**** 提示文 ****

その点で、核保有国の考え方は逆行している。
コロナ禍で世界最悪の被害を出している米国は、核軍備支出で世界のほぼ半分を占める。核廃絶キャンペーン組織「ICAN(アイキャン)」によると、その支出を感染症対策に向ければ、集中治療室30万床、人工呼吸器3万5千台、医師7万5千人と看護師15万人が確保できるという。
大国だけではない。北朝鮮など冷戦後に核開発に走った国々は、いずれも医療水準に問題を抱えている。そんな矛盾を変えていくためにも、まず世界の核兵器の9割を専有する米国とロシアが削減に動くべきだ。
■核禁条約に関与を
両国に残る唯一の核軍縮ルールである新戦略兵器削減条約(新START)は、来年2月に期限を迎える。青天井の軍拡を防ぐために、両政府は延長の合意を結ばねばならない。
リスクの削減策として、核の「先制不使用」宣言や警戒態勢の緩和も実行すべきだろう。
やがては中国を巻き込む軍縮体制づくりを急ぐ必要があるが、それには米ロが行動を始めなければ道は開けない。
「核兵器は非人道的であり、二度と使わせてはならない。その唯一の道は、国際法で違法な存在と位置づけることだ」。3年前に採択された核兵器禁止条約には、そんな認識がある。
批准国は着実に増え、年内の発効もありえる段階まで来た。広島・長崎の被爆者が我が身をあかしに長年訴えてきたことが国際的に定着し、違法化にまで至ろうとしている。
だが日本政府は、日米安保条約で米国の核による拡大抑止、いわゆる「核の傘」の下にいることを理由に、条約に背を向けている。狭い安全保障観にとらわれ、真の国際潮流から目を背ける態度というほかない。
日本は核保有国と非保有国との橋渡し役を自任している。ならばなおさら、核禁条約への加盟を視野に関与すべきだ。加えて、核保有国に先制不使用の宣言や、多国間の核軍縮交渉を促す。そうした努力こそが戦争被爆国としての責務である。
●(社説)原爆投下から75年:下 非人道を拒む連帯さらに
2020年8月6日 朝日新聞
「広島を焼爆」「若干の損害を蒙(こうむ)った模様」……
広島に原子爆弾が投下された翌日、朝日新聞の記事(東京本社発行版)はごく短かった。
それは、世界で初めて起きた核戦争の悲劇の始まりだった。3日後、長崎の街も壊滅する。
ピカッと光った瞬間、放射線は何十万人もの体を射抜いた。ドンという爆発で飛び散った放射性物質は「黒い雨」となって降り、爆心地周辺に漂った。
それから75年。国の援護の外に置かれた「黒い雨体験者」を被爆者と認めた裁判でも、降雨エリアは確定していない。
■放射線被害の「発見」
あの日、きのこ雲の下にいた人々も、直後に原子野に足を踏み入れた人々も、誰も原爆の本当の恐ろしさを知らなかった。
放射線が時を超えて人間を苦しめ続けることなど、ふつうの市民は知るよしもなかった。

**** 掲載行一覧 ****

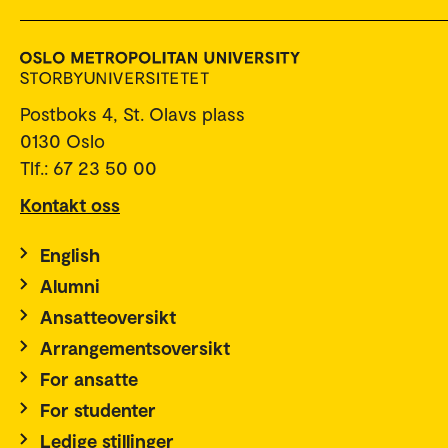
Postboks 4, St. Olavs plass
0130 Oslo
Tlf.: 67 23 50 00
Kontakt oss
English
Alumni
Ansatteoversikt
Arrangementsoversikt
For ansatte
For studenter
Ledige stillinger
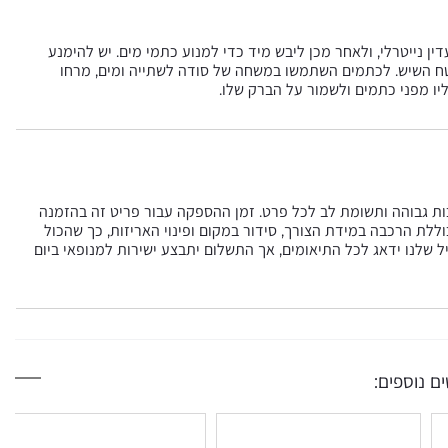
 נייטרלי, ולאחר מכן ליבש מיד כדי למנוע כתמי מים. יש להימנע
משטח השיש. לכתמים השתמשו במשחה של סודה לשתייה ומים, מרחו
ליו מפני כתמים ולשמור על הברק שלו.
כות גבוהה ותשומת לב לכל פרט. זמן ההספקה עבור פריט זה בהזמנה
ת בסל וכוללת הרכבה במידת הצורך, סידור במקום ופינוי האריזות, כך שהכול
ל שלנו ידאג לכל התיאומים, אך התשלום יתבצע ישירות למנופאי ביום
ם נוספים:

****

• 取り組む課題:
1) 提示文によると、新戦略兵器削減条約(新START)はいつ期限を迎えますか。
2) 提示文でICANが挙げている、米国の核軍備支出を感染症対策に向けた場合に確保できるものを、数量とともにすべて列挙してください。
3) 提示文の「大国だけではない。北朝鮮など」から「広島に原子爆弾が投下された翌日、朝日新聞の記事(東京本社発行版)はごく短かった。」までを、そのまま書き写してください。

• 課題の結果:
1) 来年2月に期限を迎えます。

2)
- 集中治療室30万床
- 人工呼吸器3万5千台
- 医師7万5千人
- 看護師15万人

3)
大国だけではない。北朝鮮など冷戦後に核開発に走った国々は、いずれも医療水準に問題を抱えている。そんな矛盾を変えていくためにも、まず世界の核兵器の9割を専有する米国とロシアが削減に動くべきだ。
■核禁条約に関与を
両国に残る唯一の核軍縮ルールである新戦略兵器削減条約(新START)は、来年2月に期限を迎える。青天井の軍拡を防ぐために、両政府は延長の合意を結ばねばならない。
リスクの削減策として、核の「先制不使用」宣言や警戒態勢の緩和も実行すべきだろう。
やがては中国を巻き込む軍縮体制づくりを急ぐ必要があるが、それには米ロが行動を始めなければ道は開けない。
「核兵器は非人道的であり、二度と使わせてはならない。その唯一の道は、国際法で違法な存在と位置づけることだ」。3年前に採択された核兵器禁止条約には、そんな認識がある。
批准国は着実に増え、年内の発効もありえる段階まで来た。広島・長崎の被爆者が我が身をあかしに長年訴えてきたことが国際的に定着し、違法化にまで至ろうとしている。
だが日本政府は、日米安保条約で米国の核による拡大抑止、いわゆる「核の傘」の下にいることを理由に、条約に背を向けている。狭い安全保障観にとらわれ、真の国際潮流から目を背ける態度というほかない。
日本は核保有国と非保有国との橋渡し役を自任している。ならばなおさら、核禁条約への加盟を視野に関与すべきだ。加えて、核保有国に先制不使用の宣言や、多国間の核軍縮交渉を促す。そうした努力こそが戦争被爆国としての責務である。
●(社説)原爆投下から75年:下 非人道を拒む連帯さらに
2020年8月6日 朝日新聞
「広島を焼爆」「若干の損害を蒙(こうむ)った模様」……
広島に原子爆弾が投下された翌日、朝日新聞の記事(東京本社発行版)はごく短かった。